Yes, it's a general construction which is related to so-called Isbell conjugation. 

Let $C$ be a small category. It is well-known that the free colimit cocompletion is given by the Yoneda embedding into presheaves on $C$, $y: C \to Set^{C^{op}}$. The presheaf category is also complete. Dually, the free limit-completion is given by the dual Yoneda embedding $y^{op}: C \to (Set^C)^{op}$. The co-presheaf category is also cocomplete. 

Therefore there is a cocontinuous functor $L: Set^{C^{op}} \to (Set^C)^{op}$ which extends $y^{op}$ along $y$. This is a left adjoint; its right adjoint is the (unique up to isomorphism) functor $R: (Set^C)^{op} \to Set^{C^{op}}$ which extends $y$ continuously along $y^{op}$. This adjoint pair is called <b>Isbell conjugation</b>. 

As is the case for any adjoint pair, this restricts to an adjoint equivalence between the full subcategories consisting, on one side, of objects $F$ of $Set^{C^{op}}$ such that the unit component $F \to R L F$ is an iso, and on the other side of objects $G$ of $(Set^C)^{op}$ such that the counit $L R G \to G$ is an iso. Either side of this equivalence gives the Dedekind-MacNeille completion of $C$. By the Yoneda lemma, $y: C \to Set^{C^{op}}$ factors through the full subcategory of DM objects as a functor $C \to DM(C)$ which preserves any limits that exist in $C$, and dually $y^{op}: C \to (Set^C)^{op}$ factors as the same functor $C \to DM(C)$ which preserves any colimits that exist in $C$. 

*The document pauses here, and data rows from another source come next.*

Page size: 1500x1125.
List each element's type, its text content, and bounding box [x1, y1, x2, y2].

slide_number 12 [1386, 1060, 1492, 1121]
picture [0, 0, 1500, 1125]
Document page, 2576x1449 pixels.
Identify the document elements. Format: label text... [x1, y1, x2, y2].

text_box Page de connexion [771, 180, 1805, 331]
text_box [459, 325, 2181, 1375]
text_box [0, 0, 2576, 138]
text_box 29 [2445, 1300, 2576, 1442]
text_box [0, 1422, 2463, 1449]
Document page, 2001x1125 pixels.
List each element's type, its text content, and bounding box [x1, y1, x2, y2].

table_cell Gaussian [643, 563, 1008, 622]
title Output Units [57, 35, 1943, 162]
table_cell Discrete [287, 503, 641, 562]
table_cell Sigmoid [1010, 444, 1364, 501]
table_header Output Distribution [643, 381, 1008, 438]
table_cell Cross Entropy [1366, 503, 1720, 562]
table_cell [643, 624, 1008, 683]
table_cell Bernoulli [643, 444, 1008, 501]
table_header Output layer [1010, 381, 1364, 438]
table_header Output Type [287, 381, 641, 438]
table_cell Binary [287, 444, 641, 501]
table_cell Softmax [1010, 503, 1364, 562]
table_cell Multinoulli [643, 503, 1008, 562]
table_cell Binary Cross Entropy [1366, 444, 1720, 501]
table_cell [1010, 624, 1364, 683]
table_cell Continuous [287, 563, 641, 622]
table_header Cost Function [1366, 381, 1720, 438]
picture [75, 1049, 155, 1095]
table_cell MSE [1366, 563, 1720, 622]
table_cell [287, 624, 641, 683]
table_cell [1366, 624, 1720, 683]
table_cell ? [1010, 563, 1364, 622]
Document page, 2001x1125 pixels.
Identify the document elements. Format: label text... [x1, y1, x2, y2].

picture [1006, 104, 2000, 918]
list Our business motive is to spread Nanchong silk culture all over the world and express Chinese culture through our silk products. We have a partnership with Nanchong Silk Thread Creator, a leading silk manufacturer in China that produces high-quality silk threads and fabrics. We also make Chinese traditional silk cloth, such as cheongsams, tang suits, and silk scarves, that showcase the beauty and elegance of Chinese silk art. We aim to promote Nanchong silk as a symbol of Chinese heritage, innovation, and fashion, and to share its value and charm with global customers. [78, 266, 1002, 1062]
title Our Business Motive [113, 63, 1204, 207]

<b>Edit:</b> Perhaps it might help to spell this out a little more. The classical Dedekind-MacNeille completion is obtained by taking fixed points of a Galois connection between upward-closed sets and downward-closed sets of a poset $P$. So, if $A$ is downward-closed (i.e., a functor $A: P^{op} \to \mathbf{2}$), and $B: P \to \mathbf{2}$ is upward-closed, we define 

$$A^u = \{p \in P: \forall_{x \in P} x \in A \Rightarrow x \leq p\}$$ 

$$B^d = \{q \in P: \forall_{y \in P} y \in B \Rightarrow q \leq y\}$$ 

and one has 

$$A \subseteq B^d \qquad \text{iff} \qquad A \times B \subseteq (\leq) \qquad \text{iff} \qquad B \subseteq A^u$$ 

We thus have an adjunction 

$$(L = (-)^u: \mathbf{2}^{P^{op}} \to (\mathbf{2}^P)^{op}) \qquad \dashv \qquad (R = (-)^d: (\mathbf{2}^P)^{op} \to \mathbf{2}^{P^{op}})$$

and the poset of downward-closed sets $A$ for which $A = (A^u)^d$ is isomorphic to the poset of upward-closed sets $B$ for which $(B^d)^u = B$. 

All of this can be "categorified" so as to hold in a general enriched setting, where the base of enrichment is a complete, cocomplete, symmetric monoidal closed category $V$. We may take for example $V = Set$. Analogous to the formation of $B^d$, we may define half of the Isbell conjugation $R: (Set^C)^{op} \to Set^{C^{op}}$ by the formula 

$$R(G) = \int_{d \in C} \hom(-, d)^{G(d)}$$ 

where $\hom$ plays the role of the poset relation $\leq$, exponentiation or cotensor plays the role of the implication operator, and the end plays the role of the universal quantifier. The other half $L: Set^{C^{op}} \to (Set^C)^{op}$ is also defined, at the object level, by 

$$L(F) = \int_{c \in C} \hom(c, -)^{F(c)}$$ 

(the right-hand side is a set-valued functor $C \to Set$; when we interpret this in $(Set^C)^{op}$, the end is interpreted as a coend, and the cotensor is interpreted as a tensor). In any event, given $F: C^{op} \to Set$ and $G: C \to Set$, we have natural bijections between morphisms 

$$\{F \to R(G)\} \qquad \cong \qquad \{F \times G \to \hom\} \qquad \cong \qquad \{G \to L(F)\}$$ 

and the analogue of the MacNeille completion is obtained by taking "fixed points" of the adjunction $L \dashv R$, as described above by full subcategories where the unit and counit $F \to RLF$ and $LRG \to G$ become isomorphisms. These full subcategories are equivalent; one side of the equivalence is complete because it is the category of algebras for an idempotent monad associated with $RL$, and the other side is cocomplete because it is the category of coalgebras for an idempotent comonad associated with $LR$, and thus both sides are complete and cocomplete.